**OBJECTIVE:**
Update the data below by swapping "Entry format" for "Recording format" and keeping every other line as it is. Omit the pictures from your answer.

**DATA FOR PROCESSING:**
::::::::::
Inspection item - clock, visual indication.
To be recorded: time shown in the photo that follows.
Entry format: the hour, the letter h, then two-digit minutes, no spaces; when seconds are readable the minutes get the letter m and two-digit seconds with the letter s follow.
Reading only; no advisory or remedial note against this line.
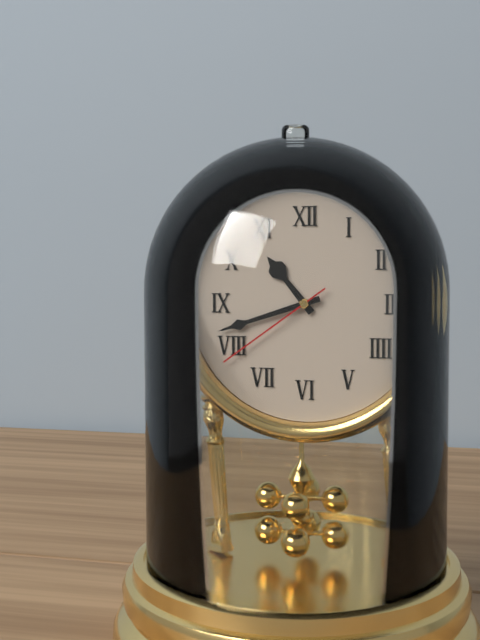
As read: 10h42m39s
::::::::::
**ANSWER FOR THIS EXERCISE:**
Inspection item - clock, visual indication.
To be recorded: time shown in the photo that follows.
Recording format: the hour, the letter h, then two-digit minutes, no spaces; when seconds are readable the minutes get the letter m and two-digit seconds with the letter s follow.
Reading only; no advisory or remedial note against this line.
As read: 10h42m39s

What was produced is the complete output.